The other thing I learned: parents pay for this. They come back for more. They tell other parents. The demand curve for hyper-personalization is steeper than most builders think, and I don't see it flattening any time soon.

The thing you can't move fast on

Here's the counterweight.

Building AI products for kids comes with a bar you don't fully understand until you're inside it. Every piece of content that gets generated is going to be read by a child. There is no "ship fast and iterate" version of that. A weird line in an adult app is an awkward UX bug. A weird line in a kid's bedtime story is a parent who never trusts you again, and probably shouldn't.

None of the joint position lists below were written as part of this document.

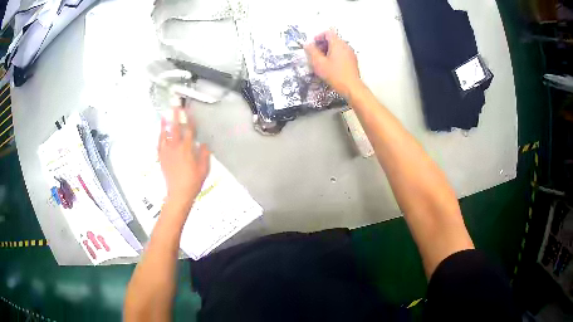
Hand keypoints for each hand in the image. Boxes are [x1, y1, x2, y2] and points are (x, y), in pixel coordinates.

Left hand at [158, 108, 209, 209]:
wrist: (179, 194)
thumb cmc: (192, 182)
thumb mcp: (204, 168)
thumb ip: (204, 154)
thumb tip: (203, 144)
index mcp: (186, 150)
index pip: (188, 131)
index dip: (189, 120)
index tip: (189, 112)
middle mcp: (175, 149)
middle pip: (175, 128)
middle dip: (175, 115)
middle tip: (175, 106)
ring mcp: (167, 153)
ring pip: (165, 135)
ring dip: (165, 124)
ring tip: (164, 116)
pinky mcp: (162, 159)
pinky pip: (159, 144)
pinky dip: (160, 137)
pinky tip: (161, 133)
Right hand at [305, 30, 362, 98]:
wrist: (351, 87)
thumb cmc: (334, 74)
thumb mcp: (319, 63)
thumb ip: (312, 51)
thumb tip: (307, 44)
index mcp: (337, 44)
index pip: (328, 33)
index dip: (318, 36)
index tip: (313, 45)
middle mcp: (345, 45)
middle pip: (333, 39)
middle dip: (323, 44)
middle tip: (316, 53)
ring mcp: (350, 53)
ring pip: (338, 46)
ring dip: (328, 50)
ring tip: (322, 60)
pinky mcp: (353, 60)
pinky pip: (342, 53)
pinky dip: (335, 55)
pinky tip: (331, 65)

That's part of why I've deprioritized StoryCraftr a bit compared to some of my other projects. It's still live. Parents still use it. Families still come back. But it's not where my 2am nights go right now, and the honest reason is that the stakes when kids are your users are higher than the stakes when adults are — and the kind of aggressive velocity that works for the other stuff doesn't feel right here.

I'd rather let it grow carefully than try to force it.

The bigger lesson: composability

The thing StoryCraftr taught me that I now use everywhere is composability.

Modern AI products aren't one big model doing one big thing. They're compositions. A story engine. An image engine. A safety layer. A personalization layer. A state system that remembers what story a kid heard last week so this week's isn't repetitive. Each of those is its own component, with its own failure modes, and the actual craft of building a good AI product is in how you wire those components together.

I didn't fully internalize that until I'd spent a year making a text model, an image model, and a user-preference layer cooperate on a bedtime story.

That same pattern shows up everywhere in what I've built since. Alfred is 15 specialized agents working together — each one good at one thing, orchestrated by a layer that knows when to call which. AutoRev uses specialized models for different parts of the build journey — research, fitment, compatibility, pricing — because no single model is best at all of them. SirHENRY follows the same shape.

None of those architectures would be in my head if I hadn't spent those first months wiring a bedtime story.

What's next for it

StoryCraftr is still live at storycraftr.ai. My kids still read them. Other families still read them. The image quality is dramatically better now than it was at launch — what we couldn't crack then, the current generation of models handles without flinching.

Someday I'll probably invest another stretch of 2am nights into making it what it could be with today's tools. The foundation is there. The audience is there. The only thing missing is the time I'd have to give it.

But for now, it already taught me the lesson it was supposed to teach.

Hyper-personalized AI is real. It works. Once you've built it for someone, they can't go back to anything less.

That's the bet for every product I've shipped since.